→ Work task: Exactly reproduce each record listed below.

^^^^^^^^

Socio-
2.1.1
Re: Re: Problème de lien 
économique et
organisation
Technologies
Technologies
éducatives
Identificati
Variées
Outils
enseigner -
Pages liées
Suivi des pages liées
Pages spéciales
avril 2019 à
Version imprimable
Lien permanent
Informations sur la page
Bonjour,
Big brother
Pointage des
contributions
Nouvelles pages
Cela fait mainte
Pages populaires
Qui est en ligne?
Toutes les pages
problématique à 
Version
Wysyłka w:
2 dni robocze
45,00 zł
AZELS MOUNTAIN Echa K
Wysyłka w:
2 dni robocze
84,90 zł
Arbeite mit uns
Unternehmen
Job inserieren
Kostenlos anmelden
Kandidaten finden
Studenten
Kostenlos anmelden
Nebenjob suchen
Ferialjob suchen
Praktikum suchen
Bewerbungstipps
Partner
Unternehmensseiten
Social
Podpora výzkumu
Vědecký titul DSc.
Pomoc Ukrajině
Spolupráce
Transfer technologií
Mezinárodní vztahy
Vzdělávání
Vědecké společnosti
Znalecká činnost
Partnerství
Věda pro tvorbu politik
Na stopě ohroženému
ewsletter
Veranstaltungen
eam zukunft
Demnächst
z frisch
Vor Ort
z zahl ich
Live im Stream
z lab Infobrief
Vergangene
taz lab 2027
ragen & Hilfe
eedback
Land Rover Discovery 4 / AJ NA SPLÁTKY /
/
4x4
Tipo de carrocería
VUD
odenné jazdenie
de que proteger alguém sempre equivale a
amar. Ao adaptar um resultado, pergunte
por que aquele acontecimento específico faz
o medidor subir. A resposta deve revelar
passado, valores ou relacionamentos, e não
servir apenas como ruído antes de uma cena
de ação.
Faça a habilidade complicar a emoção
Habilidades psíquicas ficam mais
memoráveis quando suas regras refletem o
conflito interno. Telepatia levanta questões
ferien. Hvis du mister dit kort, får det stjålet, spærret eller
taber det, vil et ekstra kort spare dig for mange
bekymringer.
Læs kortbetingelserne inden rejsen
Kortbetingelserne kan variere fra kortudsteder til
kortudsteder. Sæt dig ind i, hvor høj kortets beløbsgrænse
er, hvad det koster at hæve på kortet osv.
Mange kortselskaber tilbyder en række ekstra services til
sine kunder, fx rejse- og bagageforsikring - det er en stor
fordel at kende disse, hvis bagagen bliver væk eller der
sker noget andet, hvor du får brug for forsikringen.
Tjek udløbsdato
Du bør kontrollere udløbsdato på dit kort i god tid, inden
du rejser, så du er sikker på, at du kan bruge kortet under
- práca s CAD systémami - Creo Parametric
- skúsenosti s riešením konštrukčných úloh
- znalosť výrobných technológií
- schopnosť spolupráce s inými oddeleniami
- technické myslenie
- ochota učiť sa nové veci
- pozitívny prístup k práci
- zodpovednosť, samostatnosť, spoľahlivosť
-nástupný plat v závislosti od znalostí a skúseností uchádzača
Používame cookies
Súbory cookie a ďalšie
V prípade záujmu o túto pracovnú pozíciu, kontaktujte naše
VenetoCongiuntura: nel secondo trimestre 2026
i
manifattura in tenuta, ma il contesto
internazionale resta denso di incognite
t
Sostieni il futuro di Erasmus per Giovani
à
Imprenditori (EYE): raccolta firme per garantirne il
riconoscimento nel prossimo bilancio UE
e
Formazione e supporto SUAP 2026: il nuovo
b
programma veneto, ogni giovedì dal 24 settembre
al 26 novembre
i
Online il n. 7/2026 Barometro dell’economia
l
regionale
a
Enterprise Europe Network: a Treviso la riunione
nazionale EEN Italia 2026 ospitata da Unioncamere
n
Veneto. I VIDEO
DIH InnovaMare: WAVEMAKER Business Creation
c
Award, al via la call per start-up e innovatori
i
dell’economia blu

^^^^^^^^

→ Finished exercise:
Socio-
2.1.1
Re: Re: Problème de lien 
économique et
organisation
Technologies
Technologies
éducatives
Identificati
Variées
Outils
enseigner -
Pages liées
Suivi des pages liées
Pages spéciales
avril 2019 à
Version imprimable
Lien permanent
Informations sur la page
Bonjour,
Big brother
Pointage des
contributions
Nouvelles pages
Cela fait mainte
Pages populaires
Qui est en ligne?
Toutes les pages
problématique à 
Version
Wysyłka w:
2 dni robocze
45,00 zł
AZELS MOUNTAIN Echa K
Wysyłka w:
2 dni robocze
84,90 zł
Arbeite mit uns
Unternehmen
Job inserieren
Kostenlos anmelden
Kandidaten finden
Studenten
Kostenlos anmelden
Nebenjob suchen
Ferialjob suchen
Praktikum suchen
Bewerbungstipps
Partner
Unternehmensseiten
Social
Podpora výzkumu
Vědecký titul DSc.
Pomoc Ukrajině
Spolupráce
Transfer technologií
Mezinárodní vztahy
Vzdělávání
Vědecké společnosti
Znalecká činnost
Partnerství
Věda pro tvorbu politik
Na stopě ohroženému
ewsletter
Veranstaltungen
eam zukunft
Demnächst
z frisch
Vor Ort
z zahl ich
Live im Stream
z lab Infobrief
Vergangene
taz lab 2027
ragen & Hilfe
eedback
Land Rover Discovery 4 / AJ NA SPLÁTKY /
/
4x4
Tipo de carrocería
VUD
odenné jazdenie
de que proteger alguém sempre equivale a
amar. Ao adaptar um resultado, pergunte
por que aquele acontecimento específico faz
o medidor subir. A resposta deve revelar
passado, valores ou relacionamentos, e não
servir apenas como ruído antes de uma cena
de ação.
Faça a habilidade complicar a emoção
Habilidades psíquicas ficam mais
memoráveis quando suas regras refletem o
conflito interno. Telepatia levanta questões
ferien. Hvis du mister dit kort, får det stjålet, spærret eller
taber det, vil et ekstra kort spare dig for mange
bekymringer.
Læs kortbetingelserne inden rejsen
Kortbetingelserne kan variere fra kortudsteder til
kortudsteder. Sæt dig ind i, hvor høj kortets beløbsgrænse
er, hvad det koster at hæve på kortet osv.
Mange kortselskaber tilbyder en række ekstra services til
sine kunder, fx rejse- og bagageforsikring - det er en stor
fordel at kende disse, hvis bagagen bliver væk eller der
sker noget andet, hvor du får brug for forsikringen.
Tjek udløbsdato
Du bør kontrollere udløbsdato på dit kort i god tid, inden
du rejser, så du er sikker på, at du kan bruge kortet under
- práca s CAD systémami - Creo Parametric
- skúsenosti s riešením konštrukčných úloh
- znalosť výrobných technológií
- schopnosť spolupráce s inými oddeleniami
- technické myslenie
- ochota učiť sa nové veci
- pozitívny prístup k práci
- zodpovednosť, samostatnosť, spoľahlivosť
-nástupný plat v závislosti od znalostí a skúseností uchádzača
Používame cookies
Súbory cookie a ďalšie
V prípade záujmu o túto pracovnú pozíciu, kontaktujte naše
VenetoCongiuntura: nel secondo trimestre 2026
i
manifattura in tenuta, ma il contesto
internazionale resta denso di incognite
t
Sostieni il futuro di Erasmus per Giovani
à
Imprenditori (EYE): raccolta firme per garantirne il
riconoscimento nel prossimo bilancio UE
e
Formazione e supporto SUAP 2026: il nuovo
b
programma veneto, ogni giovedì dal 24 settembre
al 26 novembre
i
Online il n. 7/2026 Barometro dell’economia
l
regionale
a
Enterprise Europe Network: a Treviso la riunione
nazionale EEN Italia 2026 ospitata da Unioncamere
n
Veneto. I VIDEO
DIH InnovaMare: WAVEMAKER Business Creation
c
Award, al via la call per start-up e innovatori
i
dell’economia blu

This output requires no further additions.